• Recorded data:
<<<<

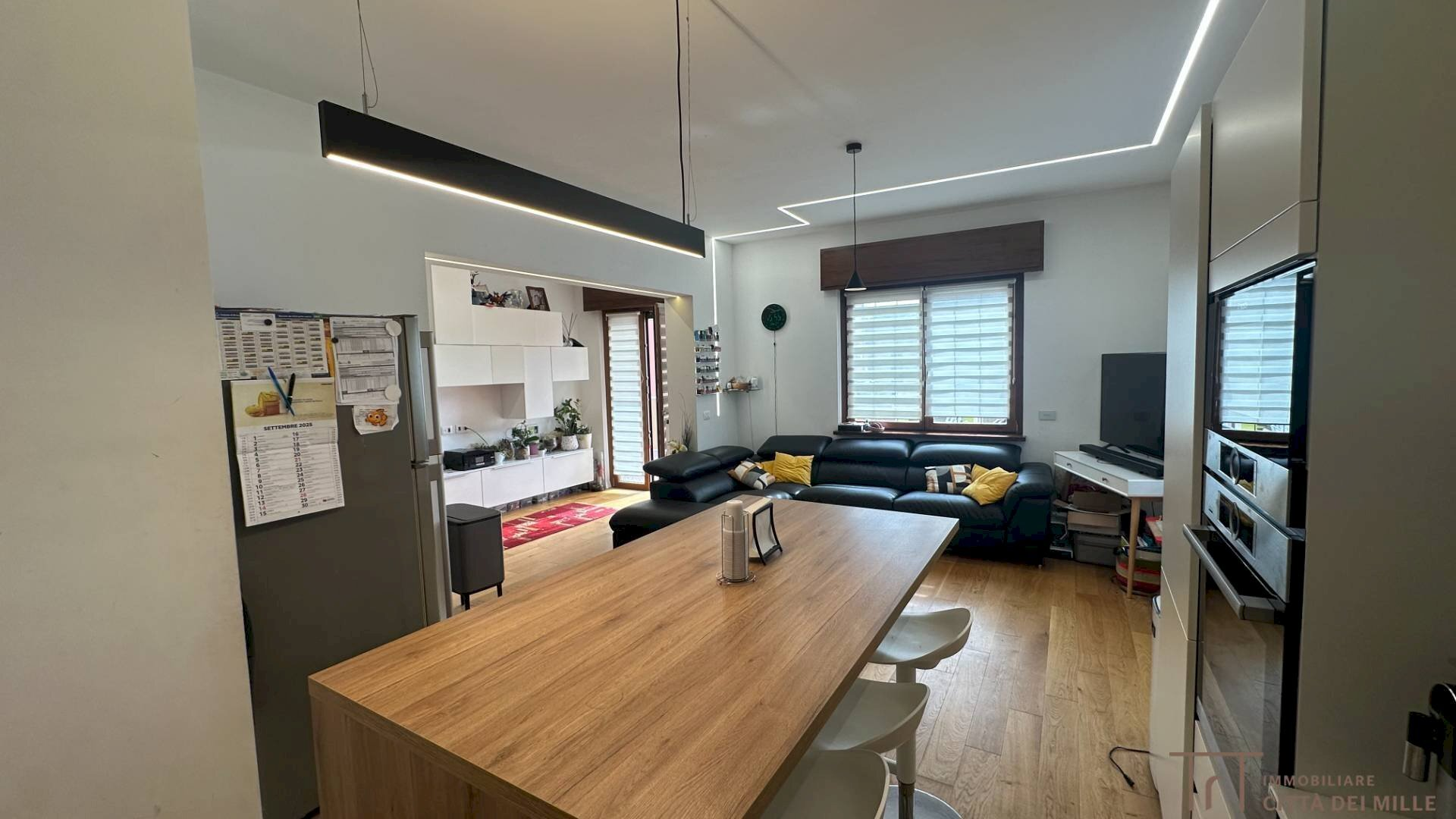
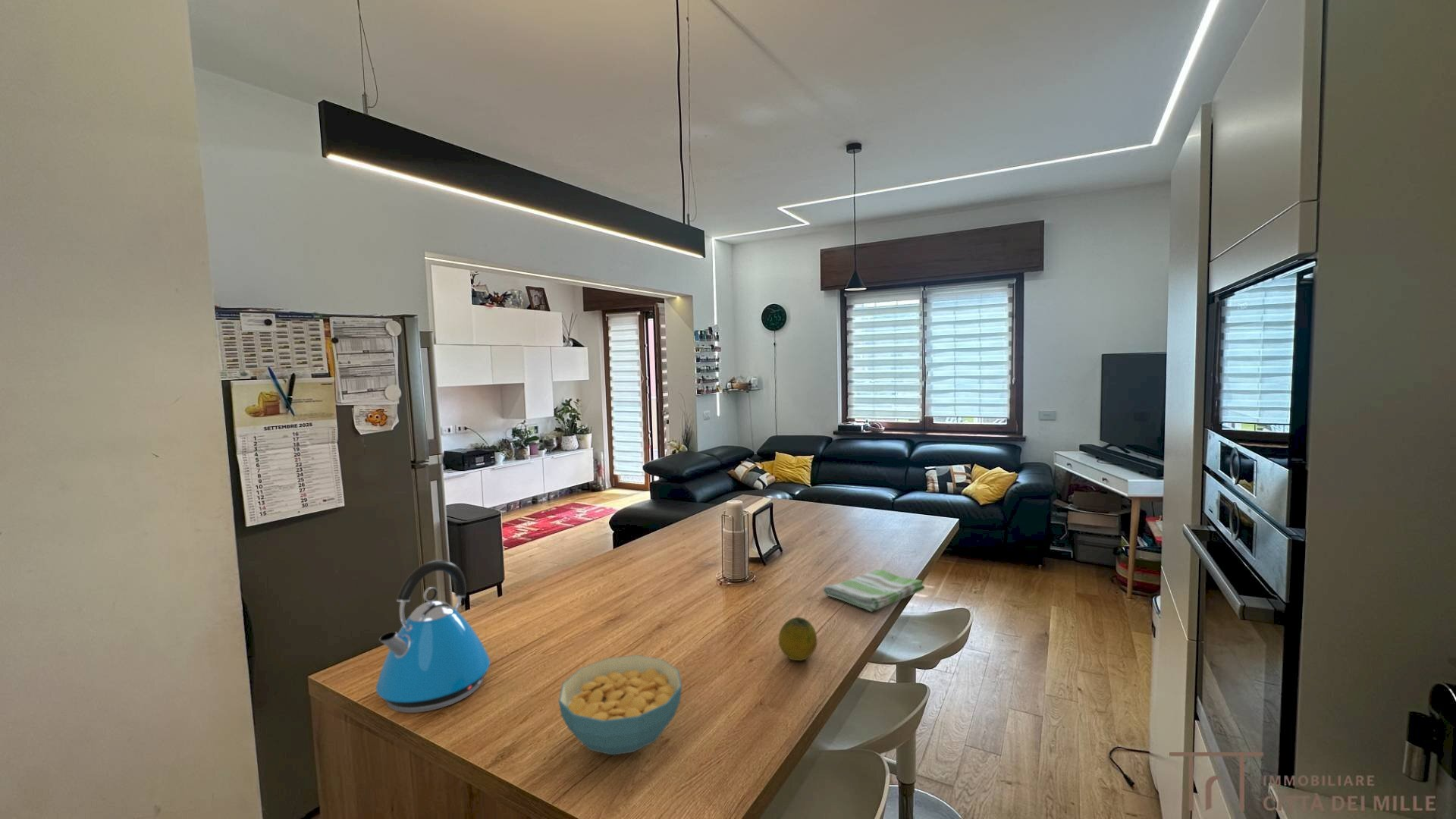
+ fruit [778,617,818,661]
+ kettle [375,559,491,714]
+ cereal bowl [558,654,682,755]
+ dish towel [822,569,925,612]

>>>>

• What needs to be done:
Copy the listing exactly. Leave the pictures out.

• Answer:
+ fruit [778,617,818,661]
+ kettle [375,559,491,714]
+ cereal bowl [558,654,682,755]
+ dish towel [822,569,925,612]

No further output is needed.